ひかりのあめ18 | ナノ





ひかりのあめ18

「あの、俺、行きます」
 なるべく元気そうに見せようと、勢いよく背中を向けて一歩踏み出す。紙袋を握っている右手を、博人が握る。
「待って。大丈夫?」
 博人がうかがうように聞いてくる。俊治は振り返らずに返事だけした。
「はい。急いでるんで、また」
 そう言っても、博人の手が俊治を離すことはなかった。
「ごめん、嫌かもしれないけど、顔、見せて」
 引き寄せられて、博人の胸におさまると、彼はそっと俊治のあごへ触れた。必然的に顔を上げなければならない。
「何があったの?」
 博人は動揺を見せずに、俊治の切れているくちびるの端へ触れた。こんな時でも余裕を見せる彼に、俊治は救われる気がした。
「何でも……」
「透に殴られたの?」
 俊治が呆気に取られていると、博人は苦笑した。
「友達なんて設定、すぐばれちゃうよ? どうしてすぐに電話しなかったの?」
 あれは俊治君にあげた名刺なのに。
 博人はそう言って、そっと抱き締めてくれた。強すぎも弱すぎもしない、その抱き締め方は、とても上手な距離の取り方のように思える。
「博人さん」
 このままだと頼ってしまいそうで怖かった。また何度も同じことを繰り返すのは、馬鹿だと思った。
「俺、困ってないです。
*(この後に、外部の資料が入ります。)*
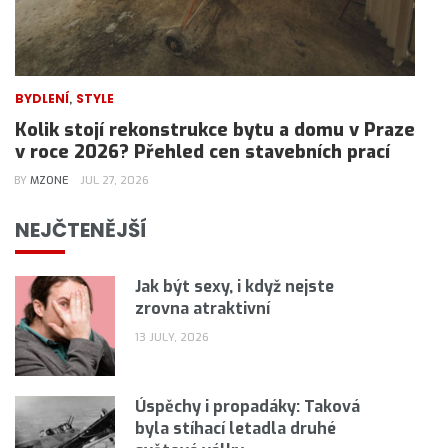
,
BYDLENÍ
STYLE
Kolik stojí rekonstrukce bytu a domu v Praze
v roce 2026? Přehled cen stavebních prací
BY
MZONE
JUL 27, 2026
NEJČTENĚJŠÍ
Jak být sexy, i když nejste
zrovna atraktivní
13 JULY, 2026
Úspěchy i propadáky: Taková
byla stíhací letadla druhé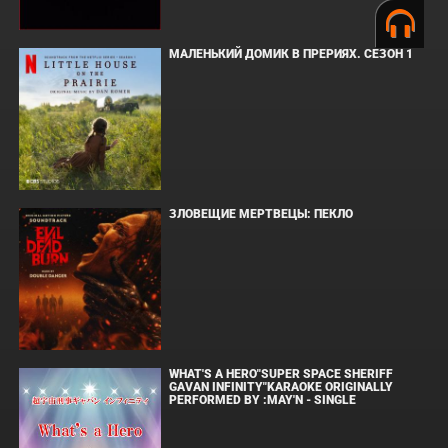
МАЛЕНЬКИЙ ДОМИК В ПРЕРИЯХ. СЕЗОН 1
ЗЛОВЕЩИЕ МЕРТВЕЦЫ: ПЕКЛО
WHAT'S A HERO"SUPER SPACE SHERIFF
GAVAN INFINITY"KARAOKE ORIGINALLY
PERFORMED BY :MAY'N - SINGLE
もうちゃんと全部、片づけました」
 博人の胸を腕で押して、俊治は居心地のいい場所を捨てようとする。
「そっか。じゃあ」
 離してくれると思った腕が絡む。
「俺の恋人になって?」
 博人は形のいいくちびるから、俊治にとっては信じられない言葉を吐いた。
「すぐにじゃなくていい。とりあえず一緒に住んでくれないかな?」
 俊治は返す言葉も思いつかず、ただ博人を見つめた。いつものように彼はほほ笑んでこちらを見ている。自分はまだベンチで寝ていて、これは夢なんじゃないかと思い、そっとくちびるの端へ触れた。
「っう」
 痛みに顔をしかめると、博人の手が指をつかむ。
「手当てしよう。乗って」
 博人が他の車からかばうようにして、俊治を停車している車へ促す。俊治は足を進めながら、ドアの前でルーフ部分に手をつく。
 また流されている。そう思って、手を突っ張った。
「俺、乗りません」
 博人が怒ることなく、笑みを浮かべたまま、どうして? と聞いてくる。
「戻りたくないんです。それに、いつも博人さんに甘えてばかりで、これ以上、何かしてもらうわけにはいきません」
 何台か車が通り過ぎた後、博人は小さく溜息をついた。
「俺の言葉、ちゃんと聞いてた? まぁ……こんな場所じゃ、ちゃんと話せないから、移動しよう。戻りたくないなら、別の場所、用意するから」
 博人はドアを開けて、俊治へ中に入るよう促す。
「お願いだから、乗って。ここは車も多くて危ない」
 助手席に乗り込むと、博人は車を出す前に携帯電話を取り出して、どこかへかけ始めた。
「高宮? 俺。今からそっちに行くから、空いてる部屋で、あぁ、それでいい」
 電話を終えた博人は、左折を繰り返して、市内から隣の市へと入る。俊治はずっと無言のまま、外の景色を眺めた。
 ずっと歩いていた体は、俊治が思う以上に疲弊しているのか、静かな走行と揺れに、だんだん眠気がくる。
 眠気と戦っていると、信号待ちの時に博人が右手を伸ばしてきた。そっと髪へ触れた手は、軽く頭をなでていく。
 寝てしまっても、博人が何かするなんて考えられない。俊治は彼を信頼していた。それでも、完全な眠りに落ちることなく、目を閉じるだけで我慢していると、着いたよ、と博人の温かい声が聞こえた。